Em Beja, o mês iniciou com a disseminação, através do Facebook, de relatos de perseguições a raparigas e jovens mulheres, por indivíduos do sexo masculino, da comunidade imigrante. Não colocando em causa a veracidade de algumas situações, as que me chegaram, contudo, concretizam o comportamento “criminoso” no facto daqueles homens estarem a “olhar” para as “vítimas”. Foram vários os episódios, com este teor, que foram surgindo na rede social e, nos últimos dias, um conjunto pessoas, essencialmente composto por mães e pais de crianças e adolescentes, tem vindo a manifestar-se e a pugnar pela segurança na cidade, apontando a comunidade imigrante como a responsável pelo medo sentido.

Sem grande esforço consigo recordar-me de situações em que fui alvo de olhares, comentários e outros comportamentos indesejados. Procurava não me colocar em risco, contava com os pares e com a comunidade. Sabia que existiam pessoas más e mal-intencionadas. Que eram uma exceção. Podiam ser homens, mulheres, mais novos, mais velhos, brancos, negros, portugueses ou estrangeiros, de qualquer profissão ou posição socioeconómica… Como hoje.

Na semana passada aquando das notícias da detenção de dois homens por suspeitas da prática de crimes de pedofilia e do presidente da Cercibeja, indiciado por crimes sexuais contra uma utente da instituição, muitos dos que agora se indignam e se organizam mantiveram-se recolhidos, observando, da sua marquise, o que se passava, remetidos ao silêncio ou, e bem, relegando para as autoridades competentes o apuramento e avaliação dos factos.

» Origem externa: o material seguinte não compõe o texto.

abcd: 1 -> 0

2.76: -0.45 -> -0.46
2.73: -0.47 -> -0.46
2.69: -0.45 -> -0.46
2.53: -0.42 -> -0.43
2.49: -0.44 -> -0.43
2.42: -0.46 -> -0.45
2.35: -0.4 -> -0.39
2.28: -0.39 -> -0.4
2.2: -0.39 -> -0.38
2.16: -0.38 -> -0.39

O espírito de comunidade e de coesão é um trabalho contínuo e transversal. A sua interrupção tem consequências e retrocessos a vários níveis. E é com imensa preocupação que o constato e que vejo, em Beja, na terra onde tenho as minhas raízes, cresci, optei por exercer a minha profissão e constituir família, se avança perigosamente para uma purga. Onde aumenta o preconceito, a discriminação, o ódio. Agora contra uma comunidade que foge da miséria, como nós fizemos no passado, necessária, que, com o seu trabalho – e, diga‑se, exploração, contribui para a economia local, para que possamos adquirir, a preços baixos, os produtos que tanto gostamos de degustar, mas também para a sustentabilidade do país, nomeadamente da Segurança Social, que contou, em 2019, com um encaixe financeiro de 884 milhões de euros… e, amanhã, sabe-se lá contra quem e com que fundamentos…

Não embarquemos em discursos fáceis, populistas e não nos deixemos manipular. O Rigor, a lucidez e a coerência serão importantes aliados para a construção de uma sociedade justa e segura, que, estou certa, todos desejamos.